Indeed, if I should spend all of my money flying back-and-forth to Europe and I do not have enough money to put a roof over my hand, then I am not deserving of compassion. Absolutely not.
At the very minimum, being responsible requires two things: a measure of self-discipline and a measure of foresight. Rich people can be responsible; rich people can be irresponsible. Poor people can be responsible; poor people can be irresponsible. And so on.
Most importantly, being a victim of injustice is one thing. Acting irresponsibly is quite another. Being a victim of injustice is not an excuse for acting irresponsibly. If I push you in into a puddle of mud and you can get yourself out of the mud, then the responsible thing for you to do is get yourself out of the mud. It is irrelevant that I wrongly pushed you into the mud. And guess what? While you might be owed some compassion owing to the fact that I pushed you into the mud, you are owed considerably less compassion if all you do is wallow in the mud and complain about my having pushed you in it. You ought to get out of the mud notwithstanding the fact I wronged you by pushing you into the mud.
Quite simply, wallowing in self-pity is woefully incompatible with acting responsibly. What is more, one of the most horrendous mistakes ever made in social thought is the view that wallowing in self-pity somehow constitutes taking ever more seriously the wrong that was done to one.
I have never met Frederick Douglass. His writings, though, make it clear that he did not wallow in self-pity although he was a victim of American Slavery. However, I have met Elie Wiesel. And guess what: Although a victim of the Holocaust, Mr. Wiesel does not wallow in self-pity.
Well, is not the implication here obvious? Surely most of us have nothing resembling an excuse for self-pity. I do not whether Conservatives typically make this inference. I do not know whether Liberals typically make this inference. In either case, I do not at all care.
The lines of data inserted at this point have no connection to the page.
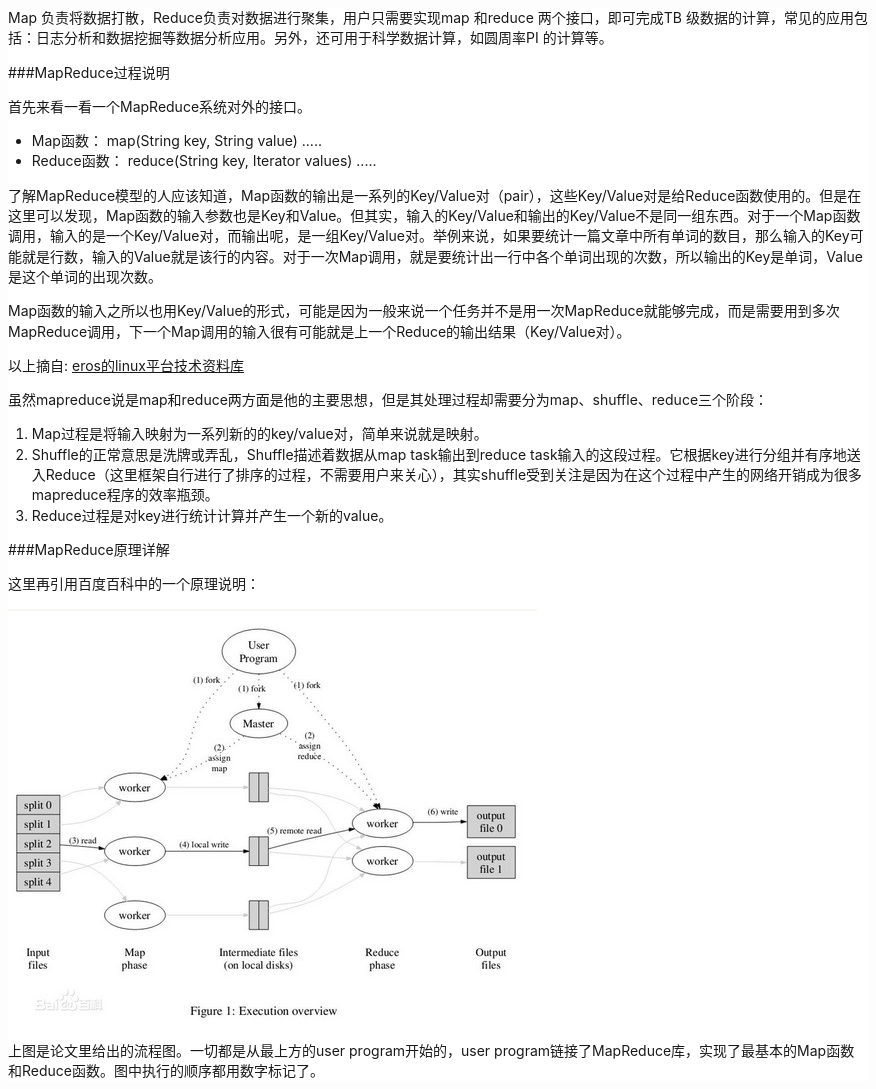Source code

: Map 负责将数据打散，Reduce负责对数据进行聚集，用户只需要实现map 和reduce 两个接口，即可完成TB 级数据的计算，常见的应用包括：日志分析和数据挖掘等数据分析应用。另外，还可用于科学数据计算，如圆周率PI 的计算等。

###MapReduce过程说明

首先来看一看一个MapReduce系统对外的接口。

* Map函数： map(String  key,  String  value) .....
* Reduce函数： reduce(String  key,  Iterator  values) .....

了解MapReduce模型的人应该知道，Map函数的输出是一系列的Key/Value对（pair），这些Key/Value对是给Reduce函数使用的。但是在这里可以发现，Map函数的输入参数也是Key和Value。但其实，输入的Key/Value和输出的Key/Value不是同一组东西。对于一个Map函数调用，输入的是一个Key/Value对，而输出呢，是一组Key/Value对。举例来说，如果要统计一篇文章中所有单词的数目，那么输入的Key可能就是行数，输入的Value就是该行的内容。对于一次Map调用，就是要统计出一行中各个单词出现的次数，所以输出的Key是单词，Value是这个单词的出现次数。

Map函数的输入之所以也用Key/Value的形式，可能是因为一般来说一个任务并不是用一次MapReduce就能够完成，而是需要用到多次MapReduce调用，下一个Map调用的输入很有可能就是上一个Reduce的输出结果（Key/Value对）。

以上摘自: [eros的linux平台技术资料库][4]

虽然mapreduce说是map和reduce两方面是他的主要思想，但是其处理过程却需要分为map、shuffle、reduce三个阶段：

1. Map过程是将输入映射为一系列新的的key/value对，简单来说就是映射。
2. Shuffle的正常意思是洗牌或弄乱，Shuffle描述着数据从map task输出到reduce task输入的这段过程。它根据key进行分组并有序地送入Reduce（这里框架自行进行了排序的过程，不需要用户来关心），其实shuffle受到关注是因为在这个过程中产生的网络开销成为很多mapreduce程序的效率瓶颈。
3. Reduce过程是对key进行统计计算并产生一个新的value。

###MapReduce原理详解

这里再引用百度百科中的一个原理说明：
 
![MapReduce2](/images/BigData/MapReduce2.jpg)

上图是论文里给出的流程图。一切都是从最上方的user program开始的，user program链接了MapReduce库，实现了最基本的Map函数和Reduce函数。图中执行的顺序都用数字标记了。


[1]: http://zh.wikipedia.org/wiki/%E5%A4%A7%E6%95%B8%E6%93%9A
[2]: http://baike.baidu.com/view/908354.htm
[3]: http://www.cnblogs.com/liuxiaojun/archive/2010/09/06/hadoop-001.htm
[4]: http://blog.csdn.net/eroswang/article/details/6049637
[5]: https://amplab.cs.berkeley.edu/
For the fact is that we do not have self-pity in the lives of either of these two extraordinary men, notwithstanding the horror of their lives. That should trump ideology, whatever one’s ideology might be.
Returning to the title of this blog-entry: I am radical because I have dared to take seriously the moral posture of the lives of these two great men. I am conservative because in taking seriously their lives, I see that I am capable of exercising considerable responsibility notwithstanding the ups-and-downs of my life; and I choose to live accordingly. And if the point of using the word “nigga” was to be transformative in some way by undermining the racist connotations of the word “nigger”, then the life that I live is an embodiment of the transformation intended, the reality things to the contrary notwithstanding.